Thursday, November 24, 2016

An Argument with a Reformer (Hypothetical)

Public schools are failing.

Chicken Little rides again.

Schools are terrible. We must do something.

Mmm, hmm. How do you know?

Everyone knows. Kids leave school and are unable to find a job.

How do you know?

Everyone knows. Inner city schools are the worst.

How do you know?

The data shows it! (Hot damn, slam down, public school advocates can’t argue with data.)

Let’s talk about data. Where does it come from?

We get it from the states. They do annual testing, as required by federal law, and the results clearly show our schools are failing.

Now we’re getting to it.

How can you argue with data?

Lies, damn lies, and statistics. Wish I had said that, but Mark Twain beat me to it.

But I’ve got data, based upon the latest, greatest testing.

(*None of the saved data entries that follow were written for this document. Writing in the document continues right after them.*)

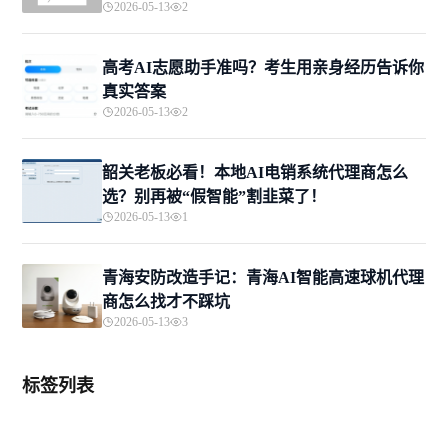
2026-05-13
2
高考AI志愿助手准吗？考生用亲身经历告诉你
真实答案
2026-05-13
2
韶关老板必看！本地AI电销系统代理商怎么
选？别再被“假智能”割韭菜了！
2026-05-13
1
青海安防改造手记：青海AI智能高速球机代理
商怎么找才不踩坑
2026-05-13
3
标签列表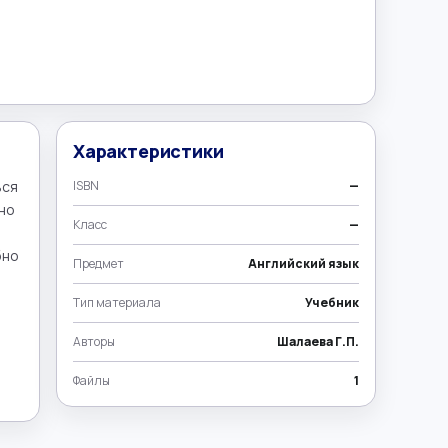
Характеристики
ся 
ISBN
—
о 
Класс
—
но 
Предмет
Английский язык
Тип материала
Учебник
Авторы
Шалаева Г.П.
Файлы
1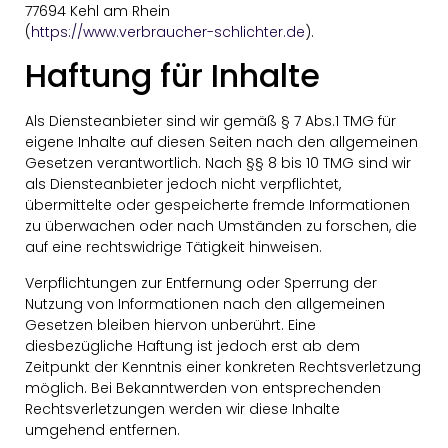
77694 Kehl am Rhein
(
https://www.verbraucher-schlichter.de
).
Haftung für Inhalte
Als Diensteanbieter sind wir gemäß § 7 Abs.1 TMG für
eigene Inhalte auf diesen Seiten nach den allgemeinen
Gesetzen verantwortlich. Nach §§ 8 bis 10 TMG sind wir
als Diensteanbieter jedoch nicht verpflichtet,
übermittelte oder gespeicherte fremde Informationen
zu überwachen oder nach Umständen zu forschen, die
auf eine rechtswidrige Tätigkeit hinweisen.
Verpflichtungen zur Entfernung oder Sperrung der
Nutzung von Informationen nach den allgemeinen
Gesetzen bleiben hiervon unberührt. Eine
diesbezügliche Haftung ist jedoch erst ab dem
Zeitpunkt der Kenntnis einer konkreten Rechtsverletzung
möglich. Bei Bekanntwerden von entsprechenden
Rechtsverletzungen werden wir diese Inhalte
umgehend entfernen.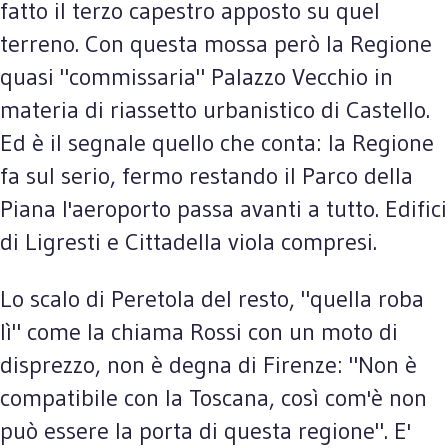
fatto il terzo capestro apposto su quel
terreno. Con questa mossa però la Regione
quasi "commissaria" Palazzo Vecchio in
materia di riassetto urbanistico di Castello.
Ed è il segnale quello che conta: la Regione
fa sul serio, fermo restando il Parco della
Piana l'aeroporto passa avanti a tutto. Edifici
di Ligresti e Cittadella viola compresi.
Lo scalo di Peretola del resto, "quella roba
lì" come la chiama Rossi con un moto di
disprezzo, non è degna di Firenze: "Non è
compatibile con la Toscana, così com'è non
può essere la porta di questa regione". E'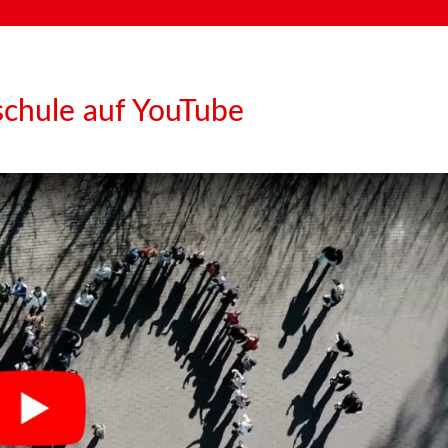
schule auf YouTube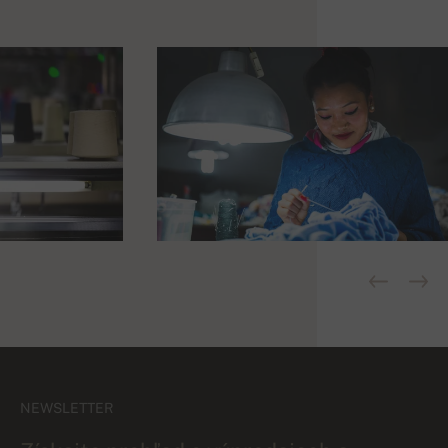
NEWSLETTER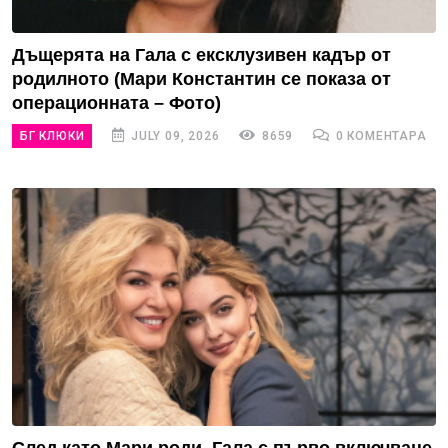
Дъщерята на Гала с ексклузивен кадър от
родилното (Мари Константин се показа от
операционната – Фото)
БГ КЛЮКИ
JULY 09, 2026
8659
0 КОМЕНТАРА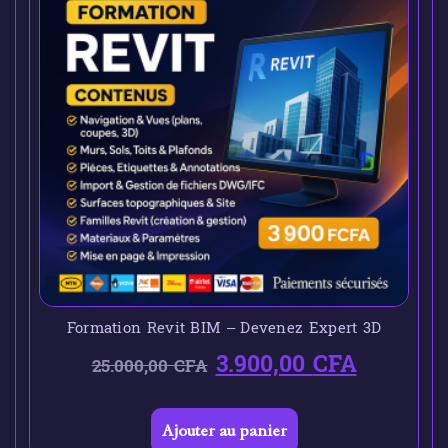
Formation Revit BIM – Devenez Expert 3D
3.900,00
CFA
25.000,00
CFA
Ajouter au panier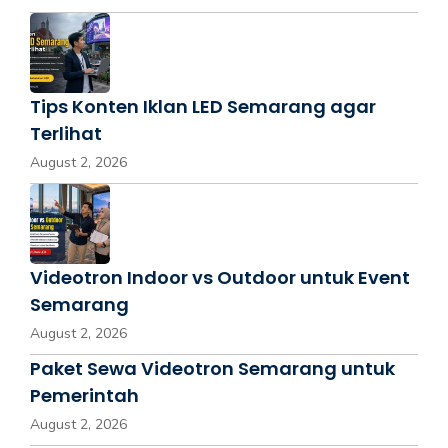
Tips Konten Iklan LED Semarang agar
Terlihat
August 2, 2026
Videotron Indoor vs Outdoor untuk Event
Semarang
August 2, 2026
Paket Sewa Videotron Semarang untuk
Pemerintah
August 2, 2026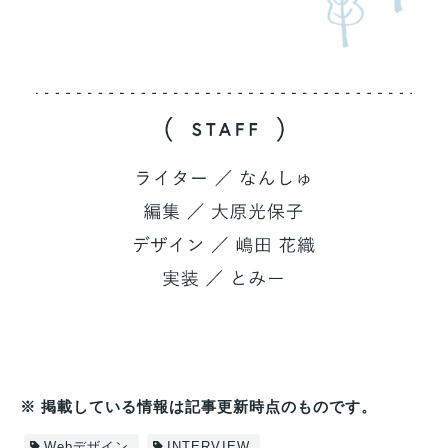
※ 掲載している情報は記事更新時点のものです。
Webデザイン
INTERVIEW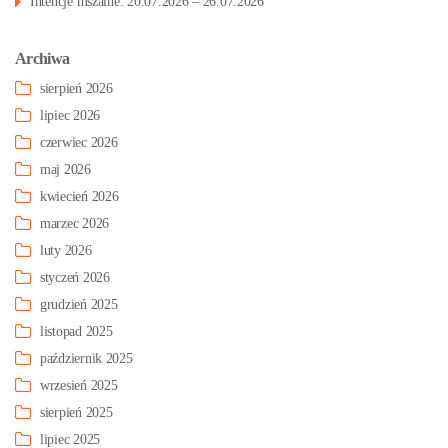
Intencje mszalne: 20.07.2026 – 26.07.2026
Archiwa
sierpień 2026
lipiec 2026
czerwiec 2026
maj 2026
kwiecień 2026
marzec 2026
luty 2026
styczeń 2026
grudzień 2025
listopad 2025
październik 2025
wrzesień 2025
sierpień 2025
lipiec 2025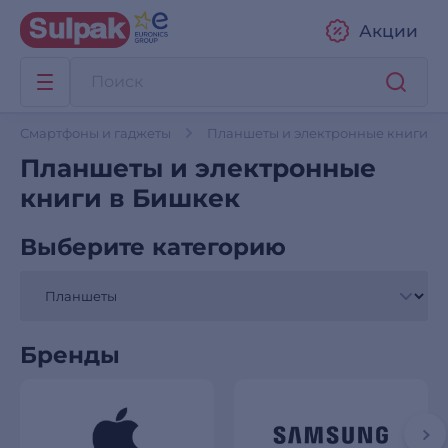
Акции
Смартфоны и гаджеты
Планшеты и электронные книги
Планшеты и электронные
книги в Бишкек
Выберите категорию
Бренды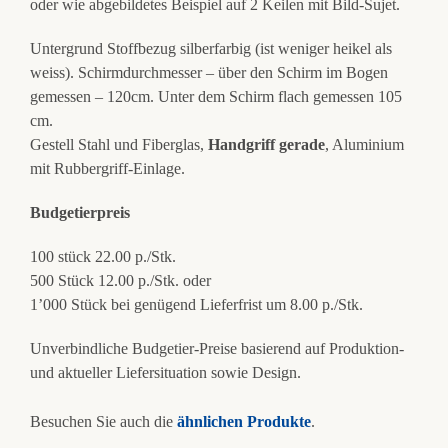
oder wie abgebildetes Beispiel auf 2 Keilen mit Bild-Sujet.
Untergrund Stoffbezug silberfarbig (ist weniger heikel als
weiss). Schirmdurchmesser – über den Schirm im Bogen
gemessen – 120cm. Unter dem Schirm flach gemessen 105
cm.
Gestell Stahl und Fiberglas,
Handgriff gerade
, Aluminium
mit Rubbergriff-Einlage.
Budgetierpreis
100 stück 22.00 p./Stk.
500 Stück 12.00 p./Stk. oder
1’000 Stück bei genügend Lieferfrist um 8.00 p./Stk.
Unverbindliche Budgetier-Preise basierend auf Produktion-
und aktueller Liefersituation sowie Design.
Besuchen Sie auch die
ähnlichen Produkte
.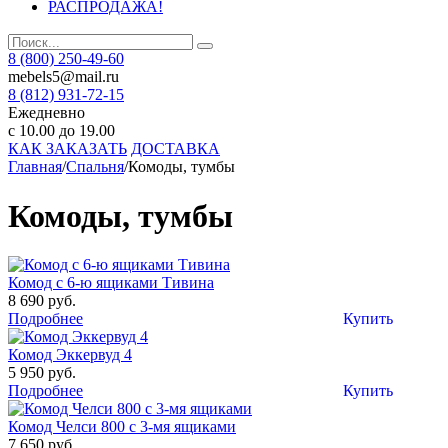
РАСПРОДАЖА!
8 (800) 250-49-60
mebels5@mail.ru
8 (812)
931-72-15
Ежедневно
с 10.00 до 19.00
КАК ЗАКАЗАТЬ
ДОСТАВКА
Главная
/
Спальня
/
Комоды, тумбы
Комоды, тумбы
Комод с 6-ю ящиками Тивина
8 690 руб.
Подробнее
Купить
Комод Эккервуд 4
5 950 руб.
Подробнее
Купить
Комод Челси 800 с 3-мя ящиками
7 650 руб.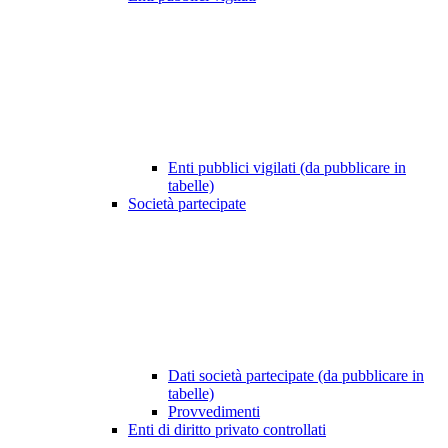
Enti pubblici vigilati (da pubblicare in
tabelle)
Società partecipate
Dati società partecipate (da pubblicare in
tabelle)
Provvedimenti
Enti di diritto privato controllati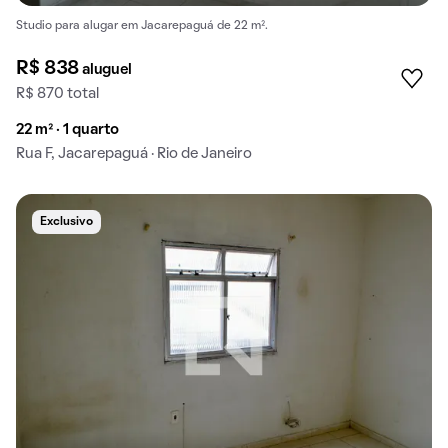
Studio para alugar em Jacarepaguá de 22 m².
R$ 838
aluguel
R$ 870 total
22 m² · 1 quarto
Rua F, Jacarepaguá · Rio de Janeiro
Exclusivo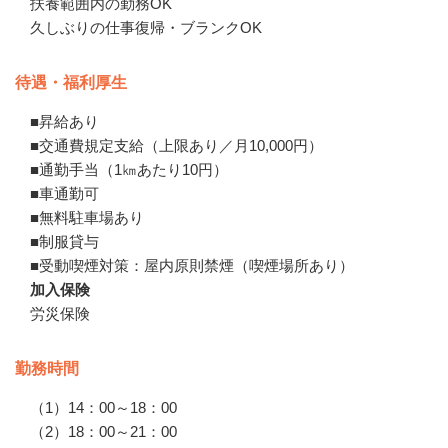
扶養範囲内の勤務OK

久しぶりの仕事復帰・ブランクOK
待遇・福利厚生
■昇給あり

■交通費規定支給（上限あり／月10,000円）

■通勤手当（1㎞あたり10円）

■車通勤可

■無料駐車場あり

■制服貸与

■受動喫煙対策：屋内原則禁煙（喫煙場所あり）
加入保険
労災保険
勤務時間
（1）14：00～18：00

（2）18：00～21：00
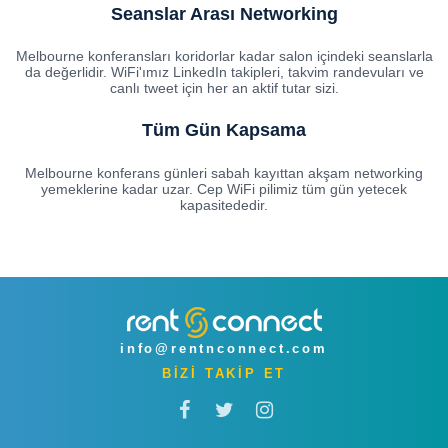
Seanslar Arası Networking
Melbourne konferansları koridorlar kadar salon içindeki seanslarla
da değerlidir. WiFi'ımız LinkedIn takipleri, takvim randevuları ve
canlı tweet için her an aktif tutar sizi.
Tüm Gün Kapsama
Melbourne konferans günleri sabah kayıttan akşam networking
yemeklerine kadar uzar. Cep WiFi pilimiz tüm gün yetecek
kapasitededir.
info@rentnconnect.com
BİZİ TAKİP ET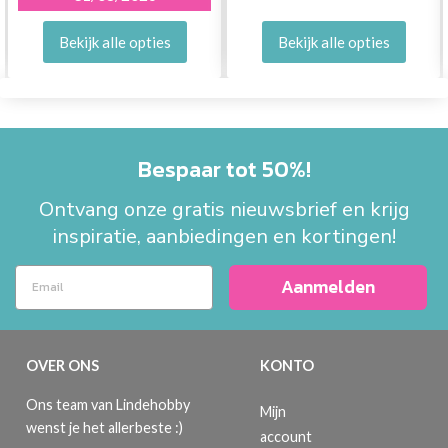
Bekijk alle opties
Bekijk alle opties
Bespaar tot 50%!
Ontvang onze gratis nieuwsbrief en krijg
inspiratie, aanbiedingen en kortingen!
Aanmelden
OVER ONS
KONTO
Ons team van Lindehobby
Mijn
wenst je het allerbeste :)
account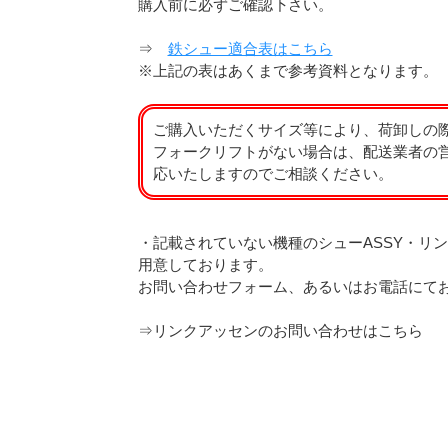
購入前に必ずご確認下さい。
⇒
鉄シュー適合表はこちら
※上記の表はあくまで参考資料となります。
ご購入いただくサイズ等により、荷卸しの
フォークリフトがない場合は、配送業者の
応いたしますのでご相談ください。
・記載されていない機種のシューASSY・リン
用意しております。
お問い合わせフォーム、あるいはお電話にて
⇒
リンクアッセンのお問い合わせはこちら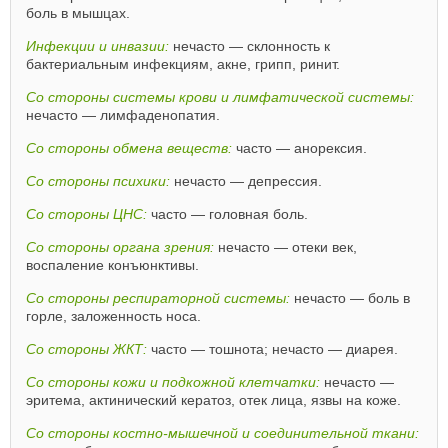
боль в мышцах.
Инфекции и инвазии:
нечасто — склонность к
бактериальным инфекциям, акне, грипп, ринит.
Со стороны системы крови и лимфатической системы:
нечасто — лимфаденопатия.
Со стороны обмена веществ:
часто — анорексия.
Со стороны психики:
нечасто — депрессия.
Со стороны ЦНС:
часто — головная боль.
Со стороны органа зрения:
нечасто — отеки век,
воспаление конъюнктивы.
Со стороны респираторной системы:
нечасто — боль в
горле, заложенность носа.
Со стороны ЖКТ:
часто — тошнота; нечасто — диарея.
Со стороны кожи и подкожной клетчатки:
нечасто —
эритема, актинический кератоз, отек лица, язвы на коже.
Со стороны костно-мышечной и соединительной ткани: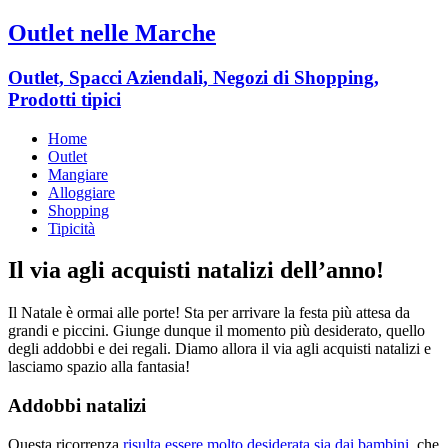
Outlet nelle Marche
Outlet, Spacci Aziendali, Negozi di Shopping,
Prodotti tipici
Home
Outlet
Mangiare
Alloggiare
Shopping
Tipicità
Il via agli acquisti natalizi dell’anno!
Il Natale è ormai alle porte! Sta per arrivare la festa più attesa da
grandi e piccini. Giunge dunque il momento più desiderato, quello
degli addobbi e dei regali. Diamo allora il via agli acquisti natalizi e
lasciamo spazio alla fantasia!
Addobbi natalizi
Questa ricorrenza
risulta essere molto desiderata sia dai bambini
, che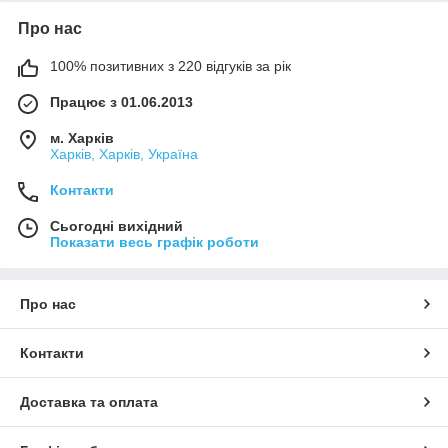
Про нас
100% позитивних з 220 відгуків за рік
Працює з 01.06.2013
м. Харків
Харків, Харків, Україна
Контакти
Сьогодні вихідний
Показати весь графік роботи
Про нас
Контакти
Доставка та оплата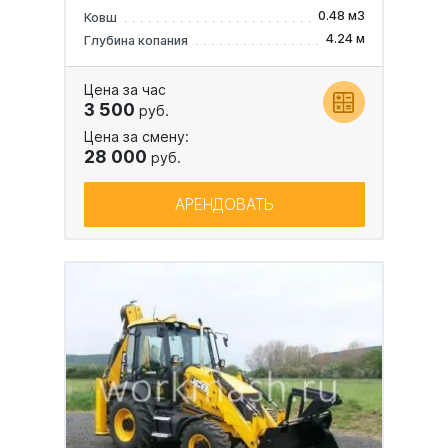
0.48 м3
Ковш
4.24 м
Глубина копания
Цена за час
3 500
руб.
Цена за смену:
28 000
руб.
АРЕНДОВАТЬ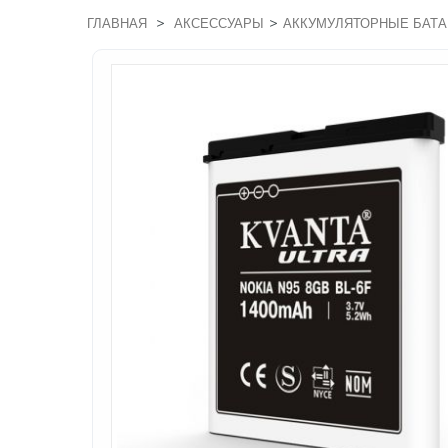
>
>
ГЛАВНАЯ
АКСЕССУАРЫ
АККУМУЛЯТОРНЫЕ БАТА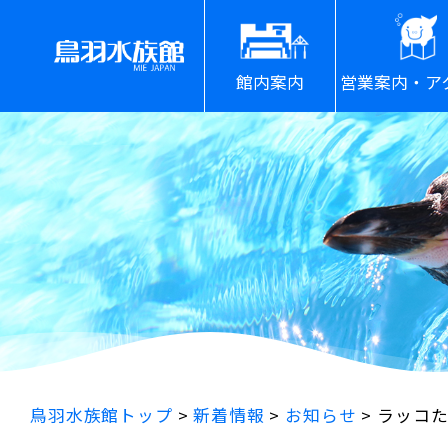
館内案内
営業案内・ア
鳥羽水族館トップ
>
新着情報
>
お知らせ
>
ラッコ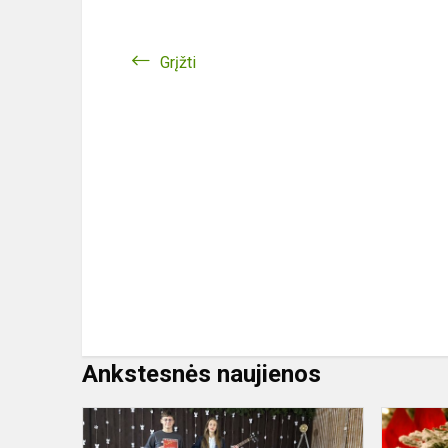
Grįžti
Ankstesnės naujienos
Festivalis-
konkursas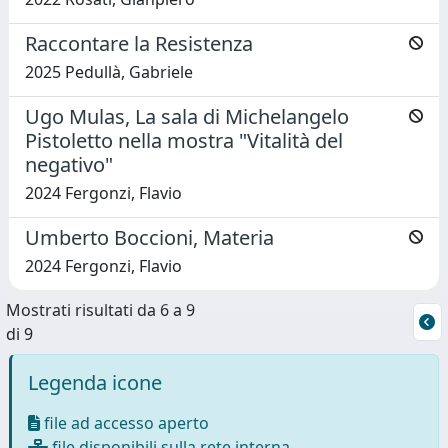
Raccontare la Resistenza
2025 Pedullà, Gabriele
Ugo Mulas, La sala di Michelangelo
Pistoletto nella mostra "Vitalità del
negativo"
2024 Fergonzi, Flavio
Umberto Boccioni, Materia
2024 Fergonzi, Flavio
Mostrati risultati da 6 a 9
di 9
Legenda icone
file ad accesso aperto
file disponibili sulla rete interna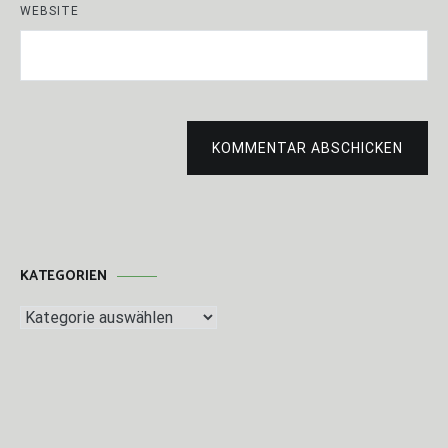
WEBSITE
KOMMENTAR ABSCHICKEN
KATEGORIEN
Kategorien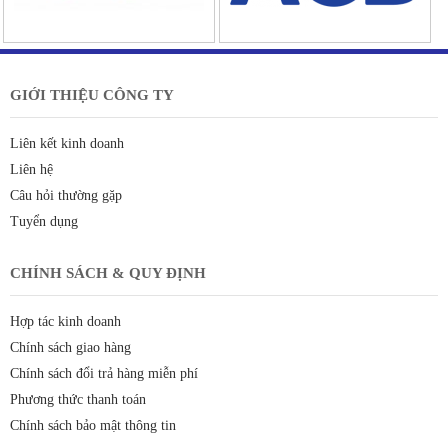
GIỚI THIỆU CÔNG TY
Liên kết kinh doanh
Liên hệ
Câu hỏi thường gặp
Tuyển dụng
CHÍNH SÁCH & QUY ĐỊNH
Hợp tác kinh doanh
Chính sách giao hàng
Chính sách đổi trả hàng miễn phí
Phương thức thanh toán
Chính sách bảo mật thông tin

Yes, you do. Data generated by a test so bad that all a student has to do is answer 28% of the questions correct and you say that’s a pass. Data generated by a test that is so bad that you have to norm the results. For folks who don’t know the lingo, that means that states curve the results.

Shut your mouth.

A test so bad … but what you do is worse. You set the pass rates at predetermined levels. You have data that was designed to be what you wanted it to be. Rather than give a fair test, you decided that a certain percentage of students will pass and the rest fail, no matter how they actually perform. To cover your tracks, you make the test incredibly difficult so no student can pass. Even the student with an IQ of 225 and should be several grade levels ahead cannot score above the traditional 70%--C level.

Shut your mouth.


In your dreams. I know more, so much more, and I am going to expose you—because I’ve studied the data and I know what it really means.